While Silicon Valley has long provided an inspiration to Indian startups, recent scandals that engulfed Dave McClure of 500 Startups, Chris Sacca of Lowercase Capital and Justin Caldbeck of Binary Capital are making it a cautionary tale. Travis Kalanick was forced out from Uber Technologies Inc. after a string of controversies, including allegations he failed to properly deal with sexual discrimination. These, combined with incidents in India that have seen the ouster of key founders, have sent a chill through the startup community.
"It has really hit us now that this can take on mammoth proportions," said investor Krishnan Ganesh. "As the Uber story shows, however valuable a startup is, however iconic its founder, it can still shake the company at its very foundations."
Women and Tech's 'Bro Culture': QuickTake
Acceptable behavior and zero tolerance policies have been put in place in Ganesh's portfolio companies. Among the behavior banned is staring, forwarding sexist jokes and calling female colleagues by names such as "sweetie" and "baby," Ganesh said. He has been an early backer of startups including online grocer Bigbasket and home health-care services provider Portea.
Along with financial and legal audits of startups, investors are stepping up due diligence on individual founders as well, he said.
Ganesh spoke to a crowd of about 200 participants, half of them men, at a Bangalore meeting convened by local venture capitalist Vani Kola, co-founder of Bangalore-based $650-million venture fund, Kalaari Capital. Kola said she was driven to hold the event at her firm's Kstart accelerator after seeing a lack of local conversation around the topic of harassment and discrimination.
Kola said policies have been rolled out in her fund and across all its startups, its founders put through fire drill-type situations to learn to deal with sexual impropriety incidents.
"People have to call out this type of behavior, only an open dialog can give women courage," she said. "This is not outrage or activism but a forum for sharing solutions that can create change," said Kola, whose fund has stakes in over 60 startups including the country's most valuable, online retailer Flipkart Online Services Pvt.
While Silicon Valley has grabbed the headlines, India has had its share of sexual misdemeanors. The chief executive of web entertainment startup The Viral Fever stepped down earlier this summer after being charged with sexual harassment of a former employee. A co-founder of digital media startup ScoopWhoop was charged after being similarly accused. The company said in an email it condemns workplace harassment and has referred that case to its complaints committee, while cooperating with a separate police investigation. The Viral Fever didn't respond to requests for comment.

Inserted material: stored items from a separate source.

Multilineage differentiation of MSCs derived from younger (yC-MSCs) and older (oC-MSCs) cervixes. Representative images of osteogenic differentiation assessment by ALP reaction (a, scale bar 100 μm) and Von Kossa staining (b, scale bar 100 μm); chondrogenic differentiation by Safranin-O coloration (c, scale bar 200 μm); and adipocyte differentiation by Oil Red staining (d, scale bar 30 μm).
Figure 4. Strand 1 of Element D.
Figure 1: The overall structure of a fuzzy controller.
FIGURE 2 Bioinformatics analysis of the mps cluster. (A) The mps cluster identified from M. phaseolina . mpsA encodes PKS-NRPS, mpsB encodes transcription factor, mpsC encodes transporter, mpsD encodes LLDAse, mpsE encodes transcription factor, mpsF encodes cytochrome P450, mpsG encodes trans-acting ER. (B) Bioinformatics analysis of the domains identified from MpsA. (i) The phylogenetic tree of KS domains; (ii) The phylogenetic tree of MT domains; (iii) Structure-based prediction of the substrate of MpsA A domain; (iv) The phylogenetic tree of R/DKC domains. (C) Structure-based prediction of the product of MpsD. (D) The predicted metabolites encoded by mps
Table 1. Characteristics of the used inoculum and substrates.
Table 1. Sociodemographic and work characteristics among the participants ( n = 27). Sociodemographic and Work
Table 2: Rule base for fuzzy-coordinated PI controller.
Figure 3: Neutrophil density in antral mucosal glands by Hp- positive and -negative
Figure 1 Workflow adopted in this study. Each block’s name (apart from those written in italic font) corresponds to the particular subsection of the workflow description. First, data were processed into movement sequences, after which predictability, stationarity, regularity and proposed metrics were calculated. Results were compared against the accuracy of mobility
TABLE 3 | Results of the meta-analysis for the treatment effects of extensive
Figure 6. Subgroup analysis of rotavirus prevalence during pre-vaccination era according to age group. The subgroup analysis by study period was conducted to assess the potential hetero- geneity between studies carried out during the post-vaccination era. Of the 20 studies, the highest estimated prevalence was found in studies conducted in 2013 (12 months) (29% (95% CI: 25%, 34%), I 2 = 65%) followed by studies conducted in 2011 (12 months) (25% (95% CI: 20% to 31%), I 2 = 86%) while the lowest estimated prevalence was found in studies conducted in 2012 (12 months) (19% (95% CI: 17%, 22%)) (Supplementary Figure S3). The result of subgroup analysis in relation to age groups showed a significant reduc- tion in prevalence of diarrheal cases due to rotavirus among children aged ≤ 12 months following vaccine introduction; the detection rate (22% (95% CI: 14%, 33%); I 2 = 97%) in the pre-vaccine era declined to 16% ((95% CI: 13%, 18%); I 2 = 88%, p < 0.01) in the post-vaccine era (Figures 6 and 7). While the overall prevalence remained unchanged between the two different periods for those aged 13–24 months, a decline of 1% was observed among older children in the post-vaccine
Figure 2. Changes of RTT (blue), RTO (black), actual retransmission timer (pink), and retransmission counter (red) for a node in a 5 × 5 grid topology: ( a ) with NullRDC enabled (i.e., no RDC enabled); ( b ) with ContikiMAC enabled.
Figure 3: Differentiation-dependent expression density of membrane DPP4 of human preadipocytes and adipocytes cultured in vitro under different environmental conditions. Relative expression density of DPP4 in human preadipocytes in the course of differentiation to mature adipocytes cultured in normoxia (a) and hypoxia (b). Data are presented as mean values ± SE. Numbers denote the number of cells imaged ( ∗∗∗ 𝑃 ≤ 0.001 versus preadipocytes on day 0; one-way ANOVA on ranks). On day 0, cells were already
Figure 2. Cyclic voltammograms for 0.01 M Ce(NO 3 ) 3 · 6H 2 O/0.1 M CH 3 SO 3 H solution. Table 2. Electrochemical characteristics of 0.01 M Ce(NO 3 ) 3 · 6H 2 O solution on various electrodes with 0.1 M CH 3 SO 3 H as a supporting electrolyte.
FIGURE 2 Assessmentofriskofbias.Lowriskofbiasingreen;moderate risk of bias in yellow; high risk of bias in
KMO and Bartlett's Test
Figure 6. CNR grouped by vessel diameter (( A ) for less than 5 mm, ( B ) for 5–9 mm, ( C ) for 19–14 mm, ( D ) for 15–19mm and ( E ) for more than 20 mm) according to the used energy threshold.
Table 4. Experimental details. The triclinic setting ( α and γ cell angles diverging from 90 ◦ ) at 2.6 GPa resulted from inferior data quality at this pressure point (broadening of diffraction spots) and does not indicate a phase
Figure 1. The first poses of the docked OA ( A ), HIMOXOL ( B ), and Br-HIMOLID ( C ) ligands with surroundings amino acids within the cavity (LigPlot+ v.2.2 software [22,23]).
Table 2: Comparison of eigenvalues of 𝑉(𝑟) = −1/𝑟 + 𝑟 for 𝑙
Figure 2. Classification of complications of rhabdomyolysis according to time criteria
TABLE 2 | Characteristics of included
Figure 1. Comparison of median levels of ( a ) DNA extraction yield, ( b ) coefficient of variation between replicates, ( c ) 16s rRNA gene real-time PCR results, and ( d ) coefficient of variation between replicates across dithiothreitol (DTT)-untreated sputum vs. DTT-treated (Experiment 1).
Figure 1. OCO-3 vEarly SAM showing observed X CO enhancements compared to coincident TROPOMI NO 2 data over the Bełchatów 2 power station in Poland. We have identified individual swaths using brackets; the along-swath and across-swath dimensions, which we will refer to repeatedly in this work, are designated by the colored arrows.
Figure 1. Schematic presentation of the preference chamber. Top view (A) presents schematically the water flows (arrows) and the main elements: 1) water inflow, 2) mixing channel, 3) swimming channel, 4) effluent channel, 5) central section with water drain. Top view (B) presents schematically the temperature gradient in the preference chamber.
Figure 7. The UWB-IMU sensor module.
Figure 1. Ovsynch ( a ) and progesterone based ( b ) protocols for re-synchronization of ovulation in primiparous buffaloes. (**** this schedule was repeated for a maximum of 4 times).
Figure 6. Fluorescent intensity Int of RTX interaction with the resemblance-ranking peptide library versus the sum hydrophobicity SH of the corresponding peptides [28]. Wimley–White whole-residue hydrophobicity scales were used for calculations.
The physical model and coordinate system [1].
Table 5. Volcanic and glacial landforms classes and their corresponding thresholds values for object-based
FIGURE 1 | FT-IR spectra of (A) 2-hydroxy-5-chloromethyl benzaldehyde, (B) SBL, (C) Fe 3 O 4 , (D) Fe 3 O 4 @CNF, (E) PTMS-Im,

Breaking the ' bro culture' of technology startups is challenging, given the way many of them come into existence. Often founded by people straight out of college, there is a tendency to recruit from their own friends and associates to get the business up and running.
"Startup environments then become an extension of the campus with the attendant sexist jokes and hostel culture," said Karthik Reddy, managing partner at seed-stage venture fund Blume Ventures. He said the firms he backs typically hire the first 10 employees from within their circle. "God forbid, if any scandal breaks out in any of the portfolio companies."
With venture capital money continuing to flow into the sector, many entrepreneurs find themselves with lots of cash and a high social-media profile at a young age, which can have a corrupting influence, said Preeta Sukhtankar, the Mumbai-based founder of The Label Life, an online retailer of lifestyle products.
"I hope these scandals don't deter woman entrepreneurs from getting into the industry," she said.
Sanjay Swamy, a managing partner at Prime Venture Partners, said 40 founders of the 17 companies backed by his fund are being put through workshops. That is ensuring that sexual harassment training becomes as much a "hygiene item," or basic essential, as human resources, legal and financial ethics compliance.
Reddy, the early stage investor, said his fund has launched an all-out hunt for prominent non-profit leaders required to propagate Prevention of Sexual Harassment at the Workplace laws as mandated by the government. The so-called POSH Act requires firms with more than 10 workers to implement policies to deal with misconduct, punish offenders and create committees including a female employee and a representative from a non-profit working in the area of women's welfare.
"We are often held to Silicon Valley standards," Reddy said. "We are a far younger ecosystem but we certainly don't have 10 years to fix this."